One particular thought came to me about 1984. It could, in fact, be about many occasions of our history, but I happened to be there in 1984. Our enemies broke our hearts and broke our bodies, but they could not break our spirit or our will. They wounded our spirit. They wounded our will. But they couldn't break us. We are still here, and by the grace of Guru, we will remain here.

They broke my heart.
They broke my body.
They did not break my spirit.
They did not break my will.

From a different context:

I'll come back even

Not a novice any longer
'Cause you've strengthened
conviction in my soul

From I Am Woman


A Personal Note To Our Readers

Waheguru Ji Ka Khalsa.
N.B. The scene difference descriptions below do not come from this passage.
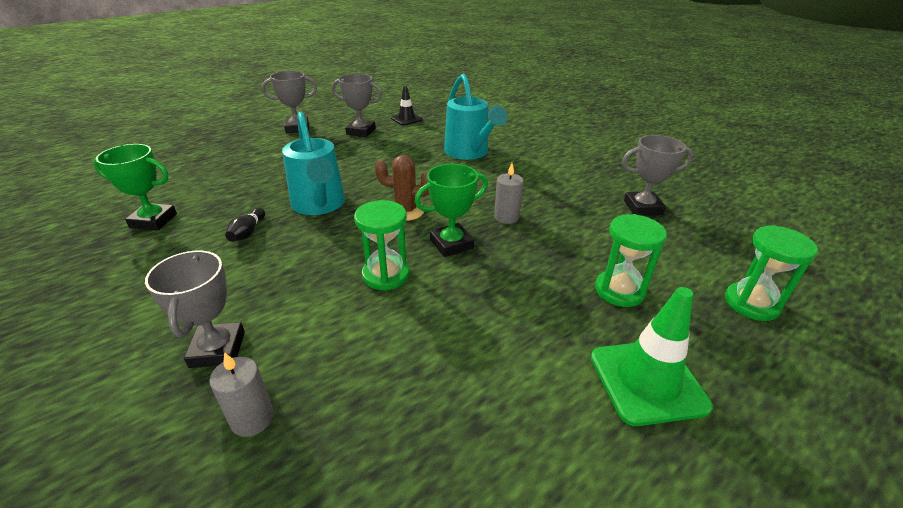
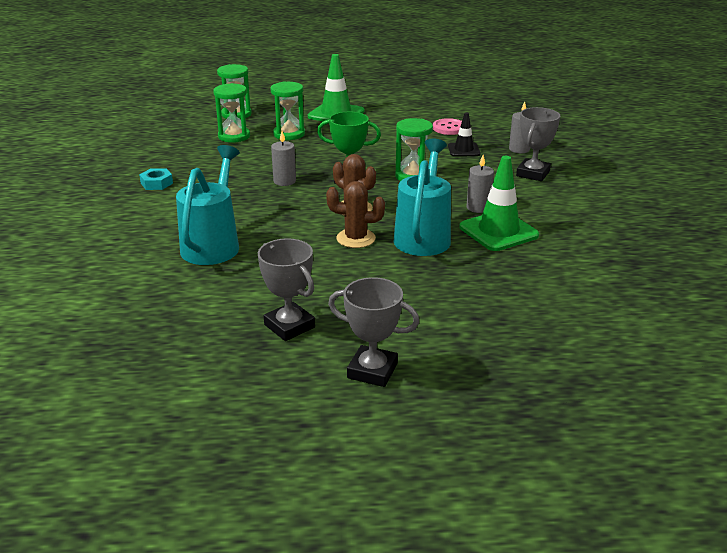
camera: 145 degrees left, 5 degrees down
(153, 221) = (586, 269): green trophy -> none
(248, 232) = (498, 231): black bowling pin -> green traffic cone
(280, 255) = (478, 207): none -> grey candle
(375, 186) = (356, 238): none -> brown cactus
(406, 119) = (197, 330): black traffic cone -> black traffic cone (463, 150)
(420, 437) = (449, 128): none -> pink button
(598, 178) = (157, 183): none -> turquoise nut
(642, 207) = (178, 158): grey trophy -> none
(663, 258) = (234, 136): none -> green hourglass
Waheguru Ji Ki Fateh.

We had intended to quit posting to this blog since we felt our stories were complete. But since we have gotten several e-mails and comments, we have decided to continue posting. However since we have come to the end of our 1984 stories, the nature will have to change. We don't know exactly where we'll be going from here, only that it will have to do with our experiences and lives as Sikh women in the twentieth and twenty-first centuries of the common era, as we continue on the road to Khalistan.

We would whole-heartedly welcome guest authors who would write about their own experiences and reactions to the tragedies that befell our people in 1984. If you would like to be such a guest author, just e-mail us. We really do answer all e-mails. Obviously we can't answer anonymous comments personally because we have no way to contact you.

Vini (Maman) is tired of confronting 1984 on a daily basis and Suni needs to get back to her professional work, so most of this blog will have to fall on Mai, who already has her sometimes 2 blog. All three of us will OK each post before it goes in.

Someone has asked about the photos we took of all of us before the battle. Yes, we do have those and, no, we are not ready to publish them. One reason for blogging on the Internet instead of publishing a book is to preserve our privacy; clearly posting pictures of us would destroy that. Also, Mani wanted proof that we had not cut our hair, so the pictures show all of us with our hair down and open, pictures that to the men would border on pornographic. They are beautiful pictures, but just for us. The pictures of us fully dressed, as already stated would show our identities, which we prefer to remain hidden.

Also our rescuers took photos of the aftermath of the fighting. I think our reasons for keeping those to ourselves should be obvious. They are gruesome and graphic and unbearably personal and painful to us. We cannot bear the thought of anyone looking at them gloating over our loss and we simply cannot permit them to be shown publicly at this time. Let us be totally frank here: Suni is willing to publish them. Vini and Mai are not. But the two of us have given our permission for their publication when we are no longer living. We think, however, that they will never be published on a public blog because they are so graphic that the blog would end up being flagged. Yes, they are that bad.

So we continue as best we can.

Waheguru Ji Ka Khalsa. Waheguru Ji Ki Fateh.